Kamis, 06 Juni 2013

Keeping the Big Dominoes from Falling

Can the failure of a single, small entity possibly cause the collapse of a much larger entity?

The answer, of course, is yes, provided that the failure of the small entity triggers the release of a greater amount of destructive energy than it took to make it fail. If that release of pent-up destructive energy then triggers the subsequent failure of a larger entity, then the potential for a sustained chain reaction that grows in scale exists. This is called a cascading failure.

It's kind of like dominoes, where a small domino can be set to knock down a larger one, which can then spark off a chain reaction where larger and larger dominoes can be made to fall (HT: PhysOrg).
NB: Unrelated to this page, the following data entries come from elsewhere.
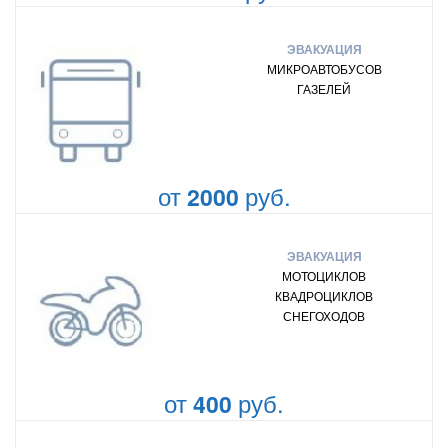
ЭВАКУАЦИЯ
МИКРОАВТОБУСОВ
ГАЗЕЛЕЙ
от
руб.
2000
ЭВАКУАЦИЯ
МОТОЦИКЛОВ
КВАДРОЦИКЛОВ
СНЕГОХОДОВ
от
руб.
400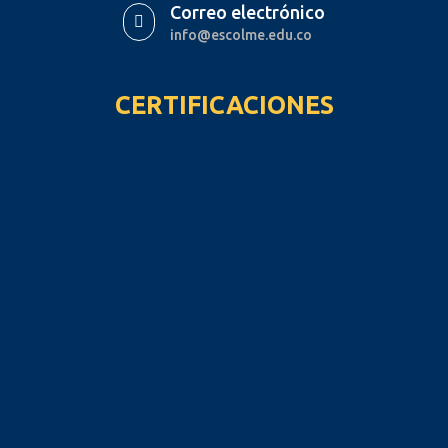
Correo electrónico

info@escolme.edu.co
CERTIFICACIONES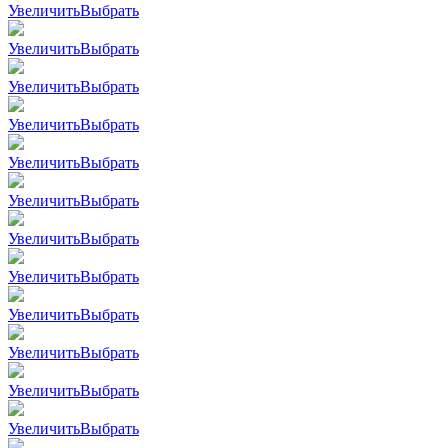
Увеличить
Выбрать
Увеличить
Выбрать
Увеличить
Выбрать
Увеличить
Выбрать
Увеличить
Выбрать
Увеличить
Выбрать
Увеличить
Выбрать
Увеличить
Выбрать
Увеличить
Выбрать
Увеличить
Выбрать
Увеличить
Выбрать
Увеличить
Выбрать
Here, once the dominoes are lined up and have begun to fall, the only thing that can avoid the collapse of the entire system is an active intervention that creates a gap to interrupt the systemic failure.
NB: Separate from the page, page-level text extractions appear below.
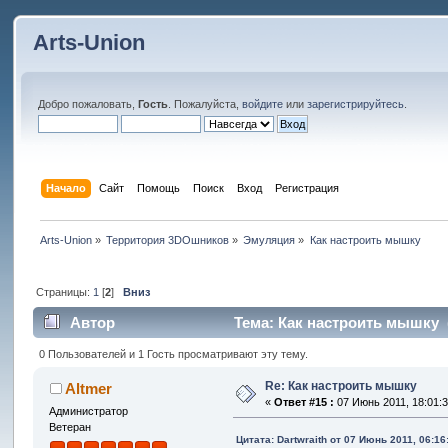
Arts-Union
Добро пожаловать,
Гость
. Пожалуйста,
войдите
или
зарегистрируйтесь
.
Начало
Сайт
Помощь
Поиск
Вход
Регистрация
Arts-Union
»
Территория 3DOшников
»
Эмуляция
»
Как настроить мышку
Страницы:
1
[
2
]
Вниз
Автор
Тема: Как настроить мышку (
0 Пользователей и 1 Гость просматривают эту тему.
Re: Как настроить мышку
Altmer
«
Ответ #15 :
07 Июнь 2011, 18:01:3
Администратор
Ветеран
Цитата: Dartwraith от 07 Июнь 2011, 06:16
That's kind of like how a crime wave can be suppressed in a community through a dramatic increase in police activity after it has started, provided the community wants the crime to stop. Note the parallels to a cascading failure in the basic description below for how a crime wave can take hold in the quoted passage below:

Crime can happen anywhere, but it usually doesn't.
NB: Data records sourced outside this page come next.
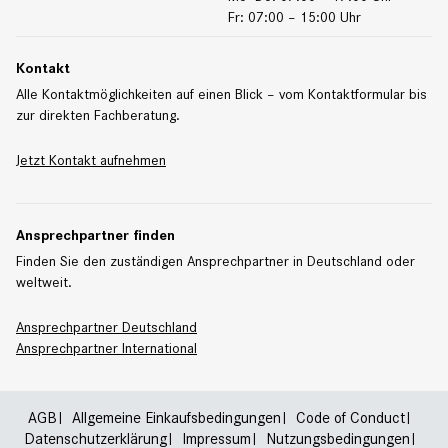
Fr: 07:00 – 15:00 Uhr
Kontakt
Alle Kontaktmöglichkeiten auf einen Blick – vom Kontaktformular bis
zur direkten Fachberatung.
Jetzt Kontakt aufnehmen
Ansprechpartner finden
Finden Sie den zuständigen Ansprechpartner in Deutschland oder
weltweit.
Ansprechpartner Deutschland
Ansprechpartner International
AGB
Allgemeine Einkaufsbedingungen
Code of Conduct
Datenschutzerklärung
Impressum
Nutzungsbedingungen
Researchers have noticed that criminal activity seems to be concentrated in self-perpetuating hotspots. Crime leads to more crime. Then, from these epicenters, crime spreads outward through the community.

Mathematicians have a model they've used to study this kind of behavior. It's called a reaction-diffusion-advection system, and criminologists have found it a useful way to analyze issues like "near-repeat victimization" – the observation that single neighborhoods, and even single households, see a disproportionate share of crime.

What criminologists Nancy Rodríguez, Lenya Ryzhik and Henri Berestycki have recently found however is that whether a crime wave can propagate itself depends greatly upon the attitude that the people within the community have with respect to crime itself.

Here, if a community is "pro-crime" or is neutral toward crime, or rather, when a community is not positively supportive of law enforcement, a crime wave cannot be suppressed once it has begun. But if the community is opposed to crime, or is positively supportive of law enforcement, then the crime wave can be arrested, provided a large enough intervention can be deployed to create a gap in the criminal activity. It all comes down to the prevailing choice of the community.

This choice is significant, because a crime wave spreading through a pro-crime population can't be entirely stopped. You end up, Rodríguez said, "always having crime everywhere."

The news is nearly as bad when the population has a neutral attitude toward crime. Although crime primarily persists in hotspots, waves of crime are just as unstoppable.

But if the population has an overall anti-crime stance – meaning that the population is more reluctant to engage in criminal activity – two outcomes are possible. High crime rates can spread, but so can waves of zero criminal activity. And, unlike in the other scenarios, high crime rates can be stopped by adding in a "gap."

In the world of the model, the gap is a stretch of space where the incentive to commit a crime is zero. This corresponds to real-life disincentives to commit crimes, such as an increased police presence, with longer gaps representing more anti-crime efforts.

Rodríguez found that a long enough gap – a large enough police crackdown, for instance – will completely contain a crime outbreak.

The same logic applies toward financial systems, where the only thing that prevents an economic collapse from occurring after the failure of a small entity is the trust that people have in government and financial institutions for the interventions they might undertake to create sufficient gaps in the financial system to prevent the small failure from propagating into a wide-scale one.

If people increasingly distrust those institutions, then the risk of a cascading failure grows, because the interventions that might otherwise be effective in arresting a series of failures after they have begun would be rendered impotent.

That, more than anything else, is what is at stake in the abuse of power scandals and increase in crony capitalism in Washington D.C. Or for that matter, in the ongoing economic crises within the European Union.

In both cases, we'll only know if the balance has been tipped from stability toward instability as once-small failures can no longer be contained from spreading to cause larger and larger failures.

Elsewhere on the Web

The WSJ reports that the Bank of International Settlements may have finally discovered how to create the needed gap to keep the failure of a "too-big-too-fail" bank (ala Lehman Brothers) from collapsing the entire financial system.

Update 7 June 2013: A sharp-eyed reader points us directly to the BIS study.